• **Given request**: Put every line of the records below into a numbered list, skipping blank lines. Leave the pictures out of the answer.

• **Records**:
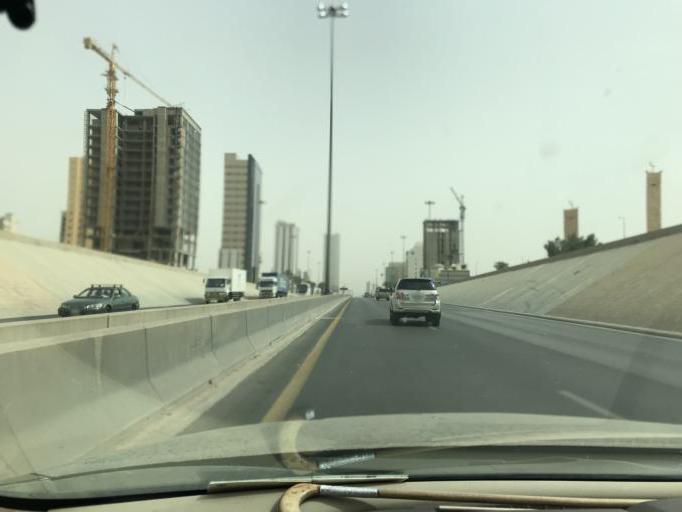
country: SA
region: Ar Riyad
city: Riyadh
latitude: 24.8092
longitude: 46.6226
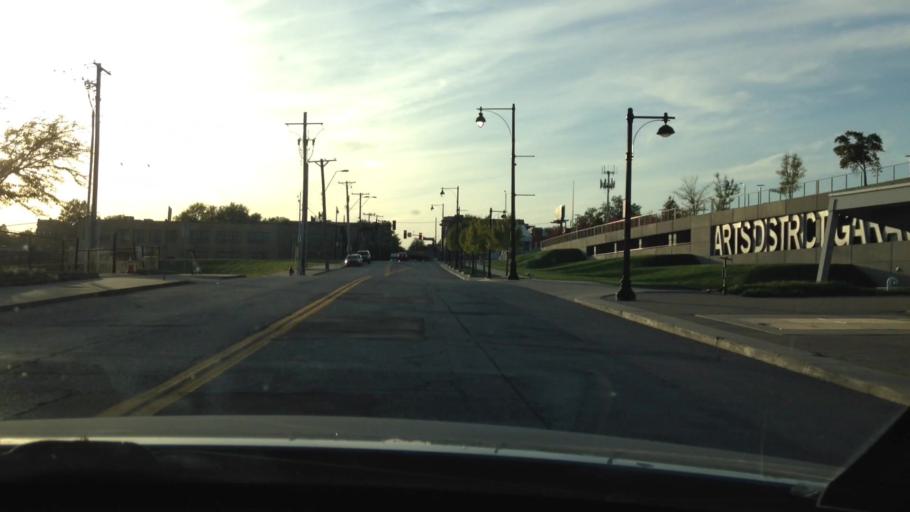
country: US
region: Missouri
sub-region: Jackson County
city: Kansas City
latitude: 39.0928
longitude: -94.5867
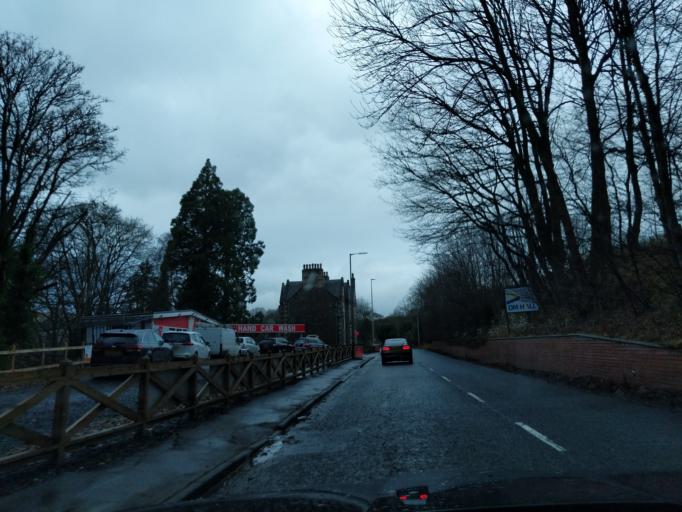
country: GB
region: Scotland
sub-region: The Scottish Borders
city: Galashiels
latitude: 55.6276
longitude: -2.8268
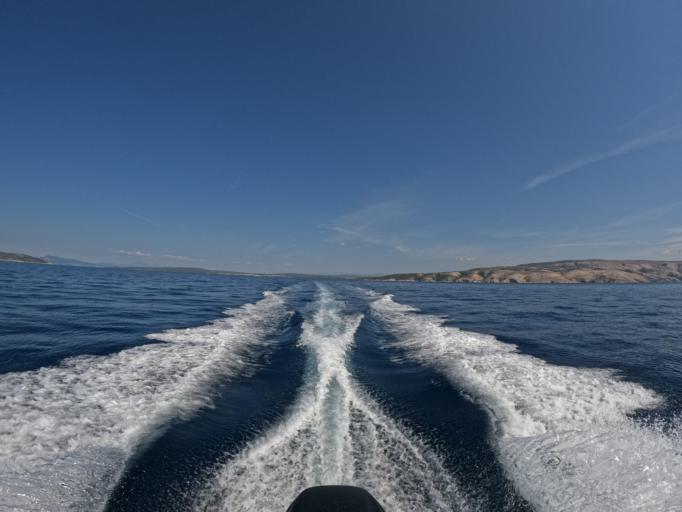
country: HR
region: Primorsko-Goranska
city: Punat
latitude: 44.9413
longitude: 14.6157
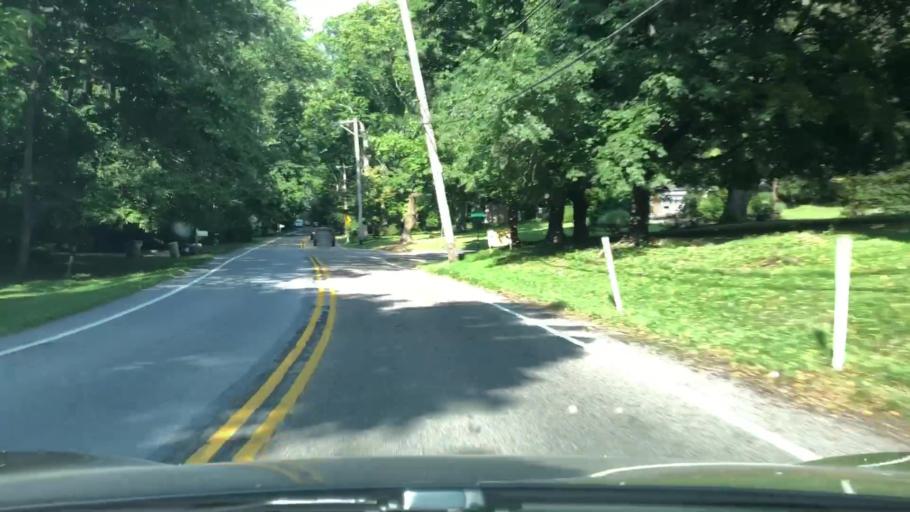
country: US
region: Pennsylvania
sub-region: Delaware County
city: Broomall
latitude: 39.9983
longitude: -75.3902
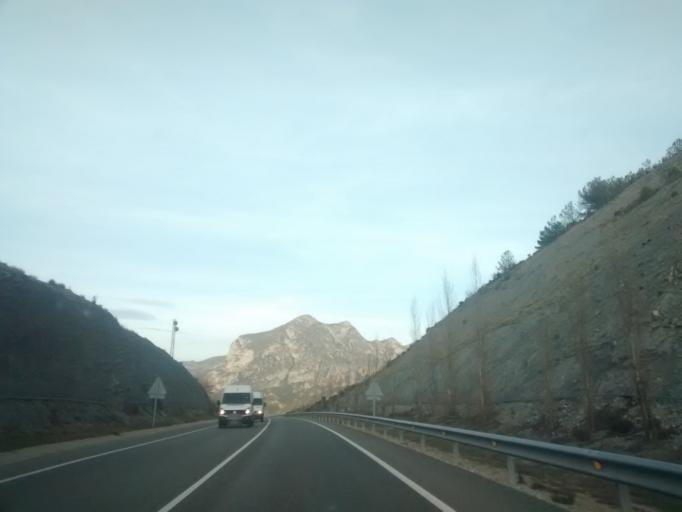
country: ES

• **Solved exercise**:
1. country: SA
2. region: Ar Riyad
3. city: Riyadh
4. latitude: 24.8092
5. longitude: 46.6226
6. country: US
7. region: Missouri
8. sub-region: Jackson County
9. city: Kansas City
10. latitude: 39.0928
11. longitude: -94.5867
12. country: GB
13. region: Scotland
14. sub-region: The Scottish Borders
15. city: Galashiels
16. latitude: 55.6276
17. longitude: -2.8268
18. country: HR
19. region: Primorsko-Goranska
20. city: Punat
21. latitude: 44.9413
22. longitude: 14.6157
23. country: US
24. region: Pennsylvania
25. sub-region: Delaware County
26. city: Broomall
27. latitude: 39.9983
28. longitude: -75.3902
29. country: ES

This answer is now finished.